The Sopranos elaborates, “When you are sick, people treat you different, like you are a non-entity.” Of course, many disabled or older people encourage that existence and find there only solace there (they are the “Uncle Rico” in the Senior Citizen Center). In much of SLLCC life I am involuntarily that animate memory. To former staff I am that animate memory, to many friends as well. The hardest for me is my family, I am the man that used to fix anything and handle any situation. My wife, in my perception, sees me as the love of her life that I used to be. To my sons, the man I used to be. I am an animate memory. Don’t get me wrong I know that they love me but differently. This is inevitable if we live long enough and part of the transition of generations, but dang it–it is hard! I do not want a sociological/psychological explanation of the process…don’t’ insult my intelligence, I know the drill.
Impulse control in the face of such changes assaults me every minute that I am conscious. Depression of the clinical sort notwithstanding, life in the SLLCC can (not ‘will’) present a twisted or bleak view of reality which can spark that moment. I am struggling…I thought of the old song by Peggy Lee, Is That All There Is. The lyrics describe someone disappointed by all of the normally significant milestones. Her answer to all of life’s letdowns (and all of life) was in the chorus:
Is that all there is, is that all there is?
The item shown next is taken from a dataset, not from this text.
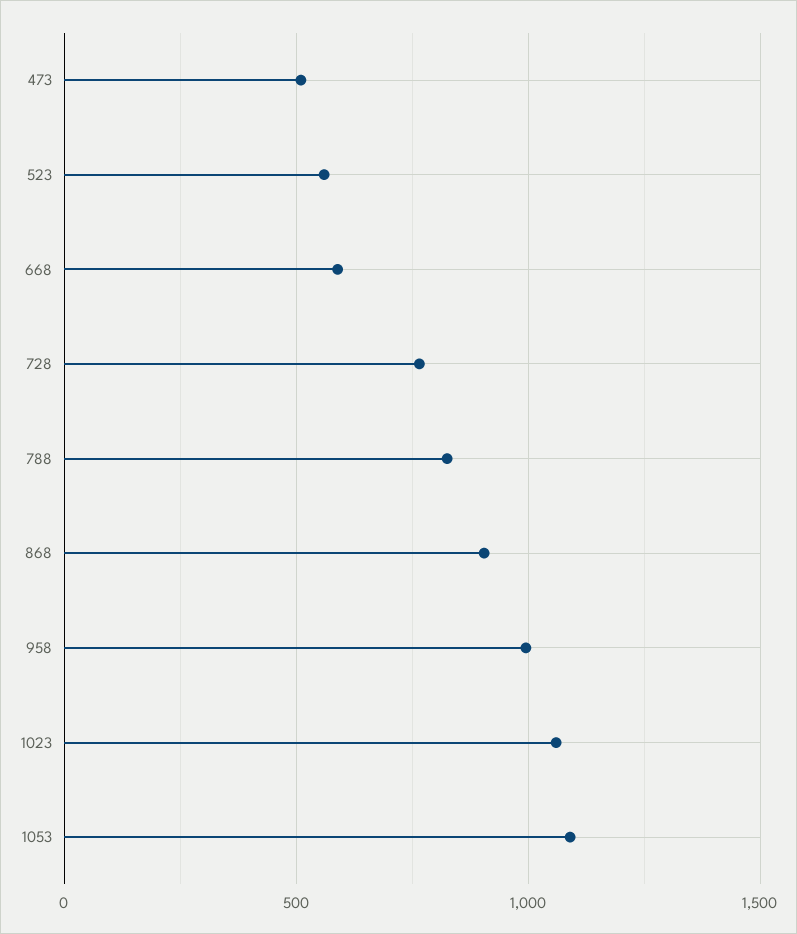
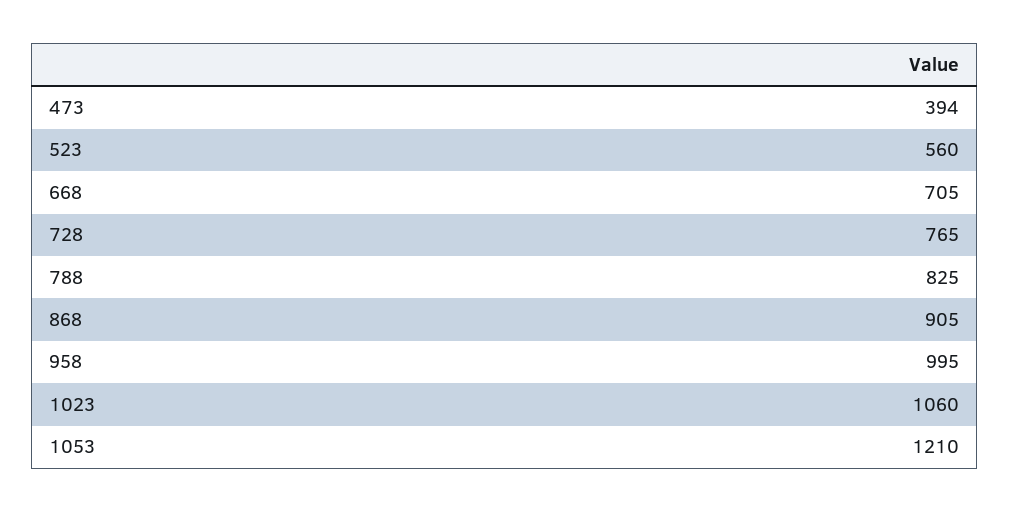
473: 500 -> 394
668: 600 -> 705
1053: 1100 -> 1210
If that’s all there is my friends, then let’s keep dancing
Let’s break out the booze and have a ball
If that’s all there is
Paul responds to life without Christ similarly in 1 Corinthians 15:32, “If from human motives I fought with wild beasts at Ephesus, what does it profit me? If the dead are not raised, LET US EAT AND DRINK, FOR TOMORROW WE DIE.”
But it does not have to be that way.
Recap: Self-destructive motives get messy, they are clouded and twisted, and are ultimately lame. Such motives are like a$$holes, as the saying goes, everybody’s got one and they all stink. My life–animate memory or not–is not mine to terminate.
Bottom Line: God brought me into this world and I will go ONLY when He determines. I may be an animate memory, but damn it, I am animate!
Suicide and leadership often knock heads in SLLCC. I conquer when I remember whose I am. I lead effectively as I remember that I still follow The Leader. I lead others properly when I remember that I am still an example (barely animate or not). Suicide can suck it.